Robert and John are known around the Northern mines for two things: 1) They work three or four times faster than any core-cutting team in the country and 2) The tale of how they got here comes as close to a mining love story as the industry probably gets.
Born on the land near Bathurst Inlet in the early ’50s, Robert and John were separated at birth because in trapping days, says a nephew of theirs, “families did what they could to start a family, and if someone needed a child…” But when settlements came to the Kitikmeot, Robert’s family settled in Bathurst Inlet, in the north, and John’s family moved south to Bay Chimo. No one ever told them they were twins.
One day in the late ’80s, each went on a separate hunt near the Hope Bay mine site, at Doris Lake. 90 kilometres from the nearest town, they ran into each other on Ski-Doos. They noticed the resemblance immediately. (Though Robert’s gotten a little fatter since he quit smoking, they have the same drawn jaw, handlebar moustache and smiling eyes.) Back home in Bay Chimo and Bathurst Inlet respectively, they started asking questions and, eventually, getting answers.
A couple years later, when BHP Billiton bought Hope Bay and started drilling for gold, Robert got a job in the core shack, processing rock samples. It only made sense to recruit his brother to work with him in the shack’s two-station core-cutting room.

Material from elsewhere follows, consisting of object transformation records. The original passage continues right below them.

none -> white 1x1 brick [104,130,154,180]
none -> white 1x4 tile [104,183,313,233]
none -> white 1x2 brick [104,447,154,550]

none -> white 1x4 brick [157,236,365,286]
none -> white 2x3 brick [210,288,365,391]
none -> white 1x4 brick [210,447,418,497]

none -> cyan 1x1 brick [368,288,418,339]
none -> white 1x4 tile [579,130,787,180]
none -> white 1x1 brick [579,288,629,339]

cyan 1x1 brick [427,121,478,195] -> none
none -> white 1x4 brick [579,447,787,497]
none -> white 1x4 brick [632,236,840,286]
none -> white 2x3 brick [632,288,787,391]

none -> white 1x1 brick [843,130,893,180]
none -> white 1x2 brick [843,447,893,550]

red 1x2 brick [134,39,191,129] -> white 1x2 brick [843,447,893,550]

They go where the work goes, which means they’re sometimes separated as they shuffle through Nunavut’s stop-and-start mines and exploration sites: Lupin; Hope Bay; Goose Lake; Snap Lake, to name a few. Since the early ’90s, Hope Bay’s changed hands four times and one of the only constants has been Robert and John. They sometimes help new owners and their consultants navigate around the mine site, picking out important archaeological sites and sensitive hunting grounds on the property. They’ve been offered many promotions, but always turn them down, saying simply: “We cut core”—12 hours a day, seven days a week, three weeks in, three weeks out.
Before John comes back from his smoke break, Robert stops his saw and moves to John’s unmanned station. Robert’s known around site as the mischievous twin, cracking jokes and pretending to sleep at the morning meetings, sometimes rearranging John’s tools—a chipping hammer and grease pencil—at his station. The walls are peppered with graffiti from their idle hours: “John Haniliak/May 13/09;” “John Haniliak/Oct. 4 2013;” “Robert Akoluk/Oct 11/2013;” a Sharpie drawing of an inukshuk on a hill;” “Welcome to core shack” in red and purple bubble letters.
But this is just a short break and it’s a busy day. Robert’s got a different plan. He takes out the filters in his brother’s mask and replaces them with new ones, then wipes the face and goggles with a wet nap. When John returns from his smoke break, Robert’s back at his own station, cutting core.